**WORK INSTRUCTIONS:**
A) Decide whether each statement (i)–(iii) agrees with the Nicene Creed passage. Answer yes or no for each, and quote the passage's exact deciding words.
(i) The Greek term homoousion is glossed as meaning "of the same essence."
(ii) The passage states that all the bishops present at the Council of Nicaea believed the doctrine the creed settled.
(iii) In the sun analogy, the ray of light travels 93 million miles to reach the earth.
B) Carry the Nicene Creed passage forward from its final sentence, adding the next few sentences in the same conversational voice.

**TEXT PASSAGE:**
<<<<
The Council of Nicaea came and sought to argue about this, and then they resolved it accurately with the very famous Nicene Creed, which is “I believe in God the Father Almighty, Creator of heaven and earth, and in Jesus Christ,” it says, “the only begotten Son of the Father, God from God, light from light, very God from very God, begotten not made, being of one substance with the Father.” It’s written in Greek, Nicene Creed, homoousion, ‘of the same essence.’ Homo, meaning “the same,” and ousion, meaning “being or essence.” This is the language that came up with. And then, there were these anathemas, which laid out what the Arians were saying. If anyone says, “There was when he was not or there was a time he did not exist or he was created,” et cetera, that’s what they’re trying to rule out. Jesus is not God’s greatest creature. The doctrine of the incarnation is what the Nicene Creed settled. Unfortunately, historically, many of the bishops that were there at the Council of Nicaea, they didn’t believe it.
They were mixing Greek philosophy with Christian theology and they, let’s be honest, the doctrine of the incarnation is infinitely mysterious, and the doctrine of the Trinity is infinitely mysterious, and it makes more sense to think Jesus is just a creature, a created being. But that’s what it means to deny that Jesus is the Christ and that he’s come in the flesh, and that’s the spirit of the antichrist.
if you don’t get Jesus right, you don’t get God right.
Fundamentally, if you think about the false doctrine that centered around the person, around Christ, it centered around his identity. Why did the Jewish Sanhedrin condemn him to die? It’s because he claimed to be God. He claimed to be the son of God, and they knew that that wasn’t a creature. He was claiming to be God the Son, and “You, a mere man, claim to be God?” They said that in John 8, and so, that’s why they rejected him. That’s the very thing we need to believe to be saved. John’s defending that here. He is saying the antichrists that have gone out from us are philosophizing or rationalizing who Jesus is. And they’re saying something other than the truth about him. And if you don’t get Jesus right, you don’t get God right. If you don’t have Jesus, you don’t have the Father, so we need to get the doctrine of the incarnation right.
Wes
Conversely, whoever does acknowledge the Son does have the Father. What does John mean by that phrase, “Whoever acknowledges the Son has the Father also”?
Andy
Well, I think, there’s so many. How do we even begin to say what it means? I think when Philip said, “‘Lord, show us the Father and that will be enough,’ Jesus answered, ‘Don’t you know me, Philip, even after I’ve been among you such a long time? Anyone who has seen me has seen the Father'” (John 14:8, paraphrase). What is he saying there? He’s not saying he is the Father. Philip wanted to, he was saying, “Show us the Father,” and that’s what Jesus came to do, to make the Father evident and glorious and manifest to us. He is the radiance of God’s glory. Fundamentally then, Jesus is like a ray of light that came from the sun across 93 million miles of space and reached the earth. And actually more than that, reached your eyeball, and you stop the ray of sun before it reaches your eyeball and say, “Show us the sun up in the sky.” It’s like, “Well, that’s what I came 93 million miles to do. That’s what’s happening right now. That’s how you’re seeing the sun.”
>>>>
**DATA:**
<<<<
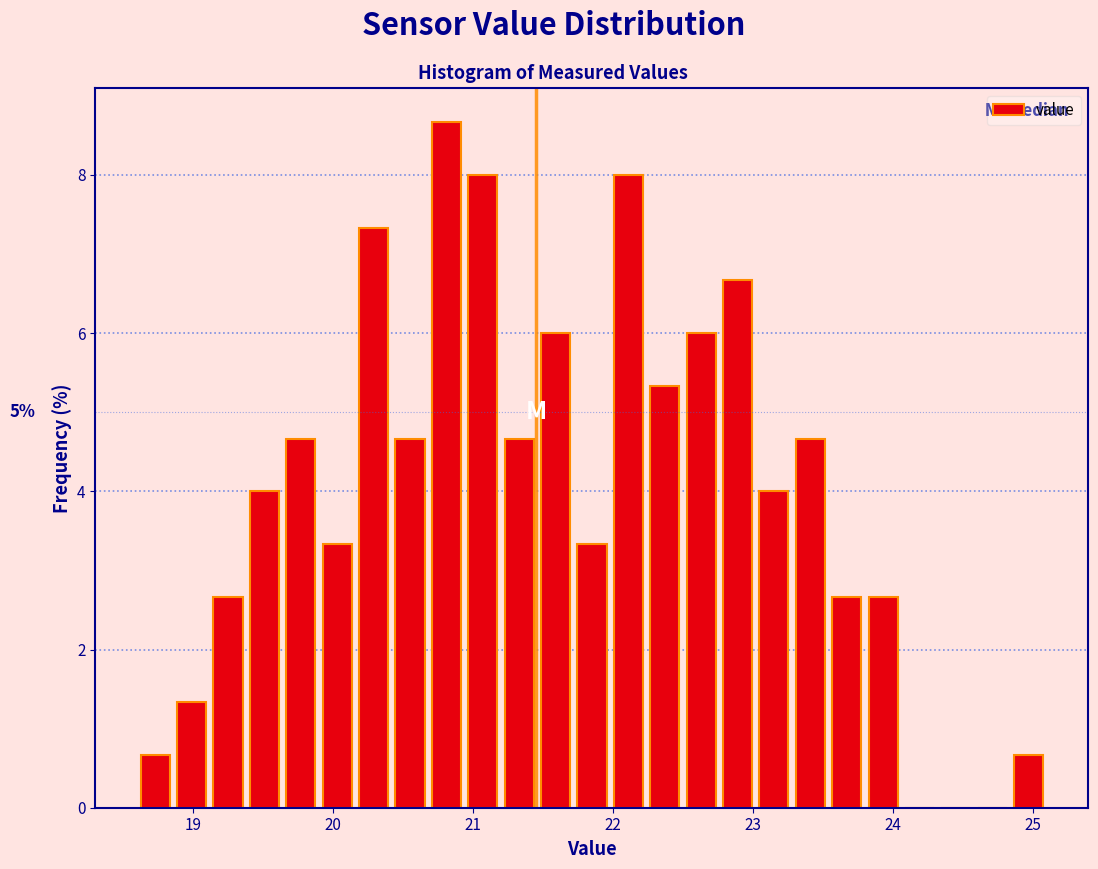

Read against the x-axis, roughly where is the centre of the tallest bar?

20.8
>>>>
**ANSWERS FOR THE TASKS:**
A)
(i) Yes: "homoousion, ‘of the same essence.’"
(ii) No: "many of the bishops that were there at the Council of Nicaea, they didn’t believe it."
(iii) Yes: "came from the sun across 93 million miles of space and reached the earth."

B)
It’s not helpful the S-U-N and S-O-N sound exactly the same, because it’d be confusing. But Jesus is the light beam that came from the Father to show us what the Father is like. If you get Jesus rightly, you get God rightly, but he’s not saying he is the Father. He’s just here to be the radiance of God’s glory. I think that’s one way to look at it.
Another way to look at the statement, “Anyone who has the Son has the Father as well,” is that we have a right relationship with each. If you have a right relationship with the Son, you have a right relationship with the Father. If you don’t accept the Son, you’re not going to be accepted by the Father. I would think then of unbelieving Jews who think they can have a relationship with the God of Abraham, Isaac and Jacob and knock Jesus aside. It’s like, that’s not going to happen. If you dishonor my Son, I will have no relationship with you. You can’t bypass Jesus and get to the Father. Jesus said it, “No one comes to the Father except through me” (John 14:6). You’re not going to bypass me. You have to get me properly; you have to believe in me properly. If you do, you get the Father as well.
Wes
What does John then exhort his reader to do in verse 24, and how can we obey that command as well?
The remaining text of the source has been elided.